Mei Li: A Real Story

Seventy-five years ago, a book about a small girl in China won the second ever Caldecott Medal, today widely regarded as the "Nobel" for illustrated children's literature. It is awarded annually by the Association for Library Service to Children, a division of the American Library Association (ALA), to the artist of the most distinguished American picture book for children.

The book was called Mei Li and was written and illustrated by Thomas Handforth. The first edition was published in New York by Doubleday, Doran & Co. in 1938. At that point, China was already overrun with Japanese invaders and Europe was bracing for war. The disputed "Rape of Nanjing" (about as disputed as the Holocaust) had taken place and there were executions happening as Kuomintang forces battled it out internally with the forces of Li Jingwei and Mao Zedong, as well as their common Japanese foes. It would not be until Pearl Harbor, on December 7, 1941--"a date that will live in infamy"--that the US forces would be fully engaged.

While Handforth was making children smile in this hard time with his handiwork, he was also documenting what was going on around him. Some of it was whimsical, such as the acrobats he captured in their gyrations.




These, in turn, became images in the book.
━━━
*Task to complete*. Please carry the Mei Li article forward from its last sentence, adding the next few paragraphs in the same style.

*Extracted records*.
━━━
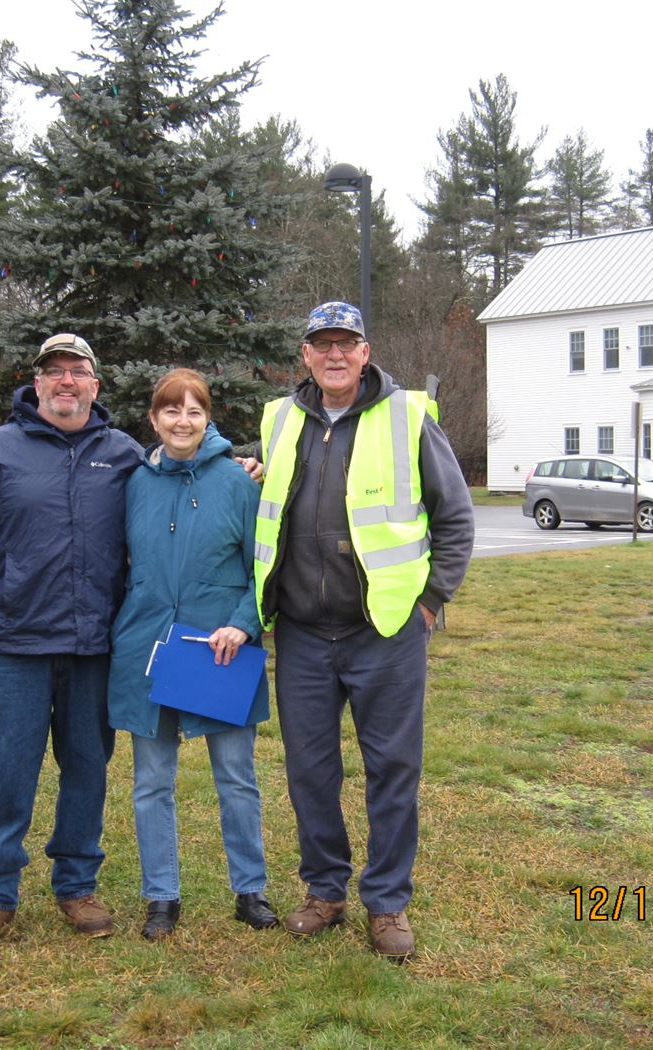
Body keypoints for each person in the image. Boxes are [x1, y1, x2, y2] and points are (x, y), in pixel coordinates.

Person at [253, 302, 475, 960]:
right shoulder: (279, 419)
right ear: (305, 356)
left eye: (345, 344)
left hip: (386, 631)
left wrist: (430, 602)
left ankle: (387, 903)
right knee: (310, 773)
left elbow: (456, 518)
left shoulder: (407, 416)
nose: (334, 355)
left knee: (392, 771)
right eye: (322, 345)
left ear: (366, 350)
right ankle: (324, 891)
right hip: (300, 634)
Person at [0, 332, 143, 952]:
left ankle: (76, 885)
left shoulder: (126, 455)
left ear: (95, 385)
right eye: (53, 372)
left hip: (93, 651)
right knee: (6, 773)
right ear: (36, 384)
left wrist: (232, 466)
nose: (65, 382)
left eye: (77, 371)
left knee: (87, 769)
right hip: (13, 646)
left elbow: (178, 494)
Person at [107, 368, 278, 941]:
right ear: (153, 420)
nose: (183, 421)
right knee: (152, 781)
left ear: (208, 419)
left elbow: (266, 567)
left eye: (194, 411)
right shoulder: (134, 483)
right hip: (149, 652)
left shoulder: (238, 483)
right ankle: (161, 897)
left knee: (236, 776)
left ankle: (249, 890)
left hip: (218, 654)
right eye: (171, 411)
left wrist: (243, 625)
━━━
*Result*.
Some of his images were gruesome and depressing. He made a lithograph of an execution happening outside the walls, as well, which I shall not share here today.

Over the last few months, I have been fortunate to take up a correspondence with Peggy Hartzell, a Pennsylvania denizen who is the niece of Mr. Handforth. She is the source of all this wonderful information.

In a recent dispatch, she reports, "Connie Tan has been translating [the book] into Chinese. Her mother-in-law is Mei Li's older sister." Mei Li herself passed away about 15 years ago but one of her sisters is still alive and lives in China. Her son and daughter-in-law plan to visit her this fall. They live in California.


Peggy sent me more real pictures of the real Mei Li (being held on far left). The girl holding Mei Li is still alive, maybe living in Beijing. The girls were all adopted by Helen Burton. "I think the oldest daughter's mother lived and worked at Helen's home," explained Peggy.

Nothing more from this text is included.